• _What to produce_:
Search the entries for the word "посещения" and return every line where it is found.

(Recorded data)
━━━━━━━━
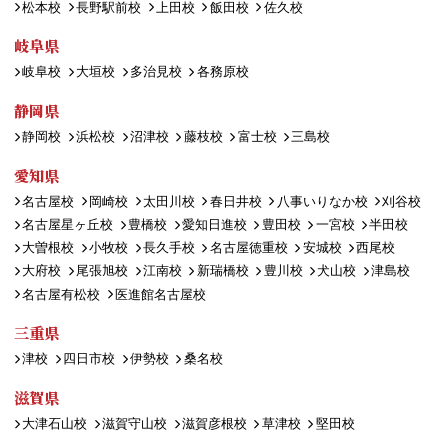
松本校
長野駅前校
上田校
飯田校
佐久校
岐阜県
岐阜校
大垣校
多治見校
各務原校
静岡県
静岡校
浜松校
沼津校
藤枝校
富士校
三島校
愛知県
名古屋校
岡崎校
太田川校
春日井校
八事いりなか校
刈谷校
名古屋星ヶ丘校
豊橋校
愛知日進校
豊田校
一宮校
半田校
大曽根校
小牧校
長久手校
名古屋徳重校
安城校
西尾校
大府校
尾張旭校
江南校
新瑞橋校
豊川校
犬山校
津島校
名古屋有松校
医進館名古屋校
三重県
津校
四日市校
伊勢校
桑名校
滋賀県
大津石山校
滋賀守山校
滋賀彦根校
草津校
堅田校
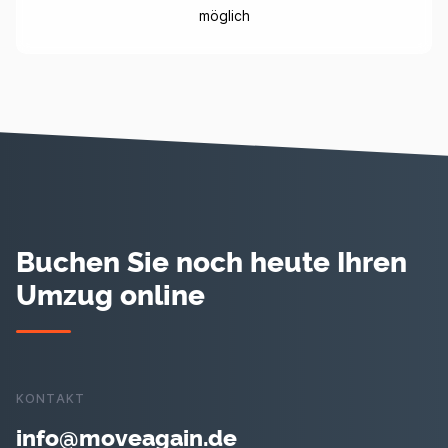
möglich
Buchen Sie noch heute Ihren
Umzug online
KONTAKT
info@moveagain.de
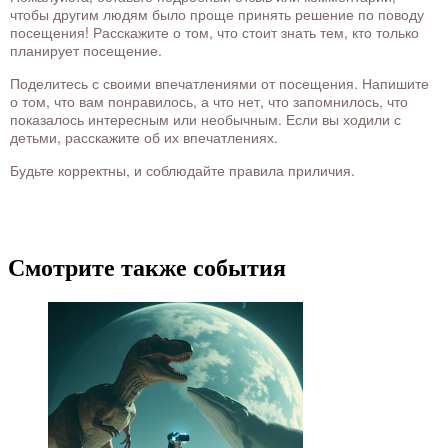
чтобы другим людям было проще принять решение по поводу
посещения! Расскажите о том, что стоит знать тем, кто только
планирует посещение.
Поделитесь с своими впечатлениями от посещения. Напишите
о том, что вам понравилось, а что нет, что запомнилось, что
показалось интересным или необычным. Если вы ходили с
детьми, расскажите об их впечатлениях.
Будьте корректны, и соблюдайте правила приличия.
Смотрите также события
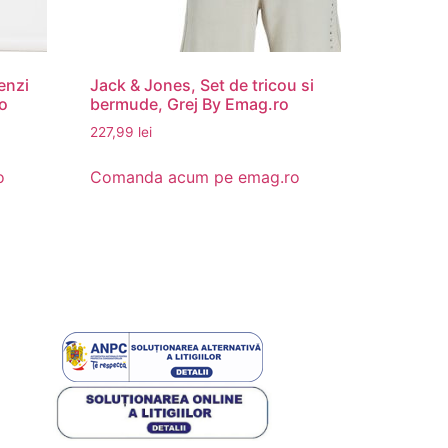
enzi
Jack & Jones, Set de tricou si
ro
bermude, Grej By Emag.ro
227,99
lei
o
Comanda acum pe emag.ro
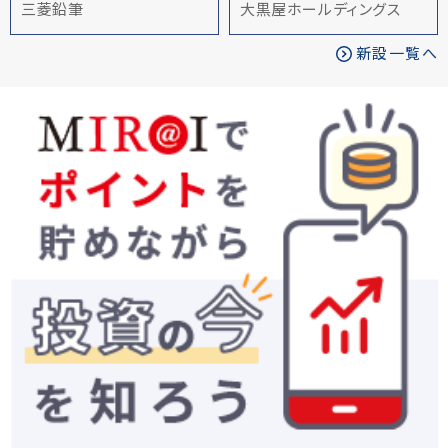
三菱鉛筆
大黒屋ホールディングス
新設一覧へ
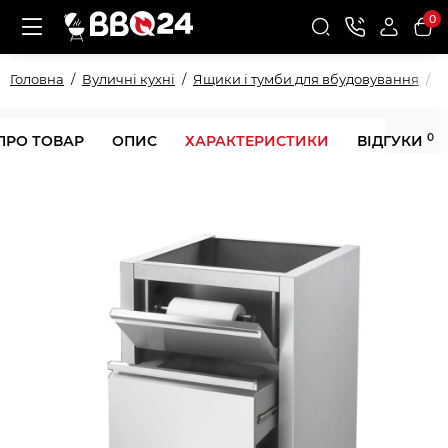
0
Головна
Вуличні кухні
Ящики і тумби для вбудовування
Т
0
ПРО ТОВАР
ОПИС
ХАРАКТЕРИСТИКИ
ВІДГУКИ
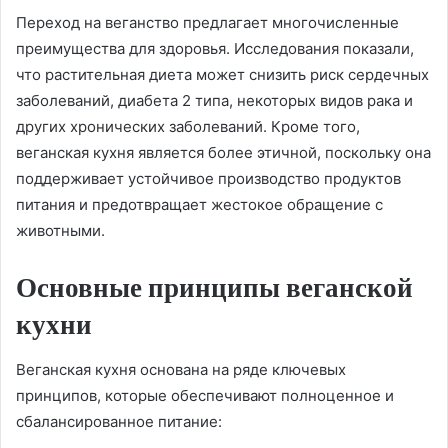
Переход на веганство предлагает многочисленные
преимущества для здоровья. Исследования показали,
что растительная диета может снизить риск сердечных
заболеваний, диабета 2 типа, некоторых видов рака и
других хронических заболеваний. Кроме того,
веганская кухня является более этичной, поскольку она
поддерживает устойчивое производство продуктов
питания и предотвращает жестокое обращение с
животными.
Основные принципы веганской
кухни
Веганская кухня основана на ряде ключевых
принципов, которые обеспечивают полноценное и
сбалансированное питание:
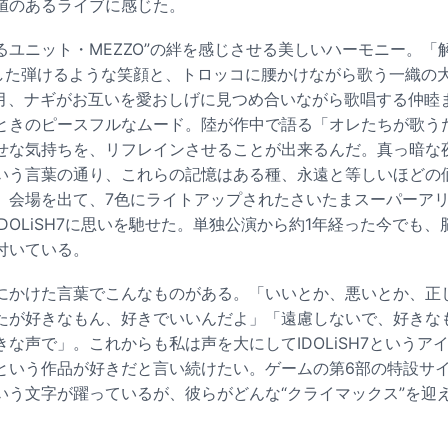
値のあるライブに感じた。
るユニット・MEZZO”の絆を感じさせる美しいハーモニー。「
発した弾けるような笑顔と、トロッコに腰かけながら歌う一織の
、三月、ナギがお互いを愛おしげに見つめ合いながら歌唱する仲睦
ときのピースフルなムード。陸が作中で語る「オレたちが歌う
せな気持ちを、リフレインさせることが出来るんだ。真っ暗な
いう言葉の通り、これらの記憶はある種、永遠と等しいほどの
。会場を出て、7色にライトアップされたさいたまスーパーア
DOLiSH7に思いを馳せた。単独公演から約1年経った今でも
付いている。
にかけた言葉でこんなものがある。「いいとか、悪いとか、正
たが好きなもん、好きでいいんだよ」「遠慮しないで、好きな
な声で」。これからも私は声を大にしてIDOLiSH7というア
という作品が好きだと言い続けたい。ゲームの第6部の特設サ
いう文字が躍っているが、彼らがどんな“クライマックス”を迎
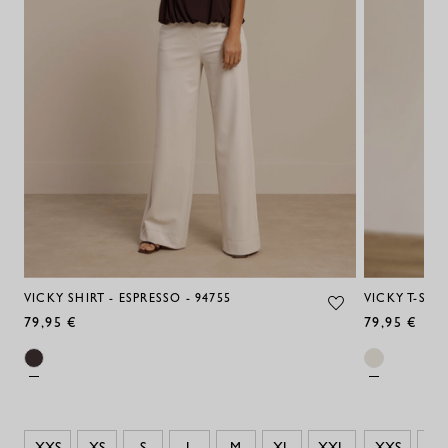
VICKY SHIRT - ESPRESSO - 94755
VICKY T-SHIR
79,95 €
79,95 €
XXS
XS
S
L
M
XL
XXL
XXS
XS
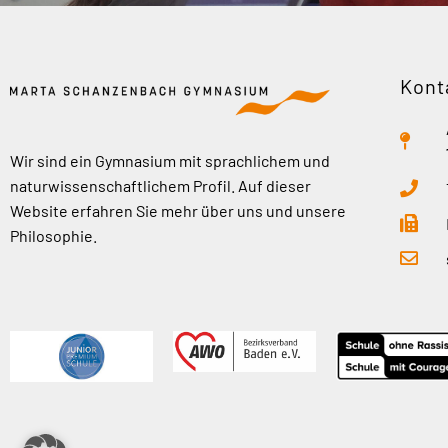
Kont
Wir sind ein Gymnasium mit sprachlichem und
naturwissenschaftlichem Profil. Auf dieser
Website erfahren Sie mehr über uns und unsere
Philosophie.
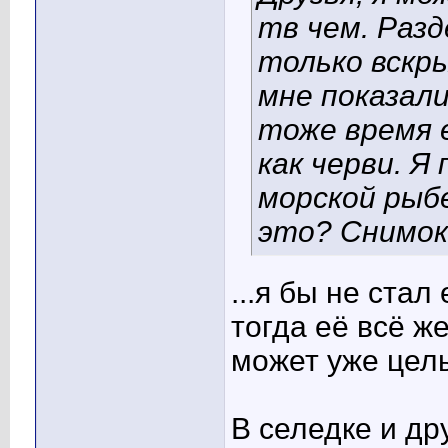
тв чем. Раз
только вскры
мне показали
тоже время 
как черви. Я
морской рыбе
это? Снимок
...я бы не стал
тогда её всё ж
может уже целы
В селедке и др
━━━━━━━━
• _Written answer_:
посещения! Расскажите о том, что стоит знать тем, кто только
Поделитесь с своими впечатлениями от посещения. Напишите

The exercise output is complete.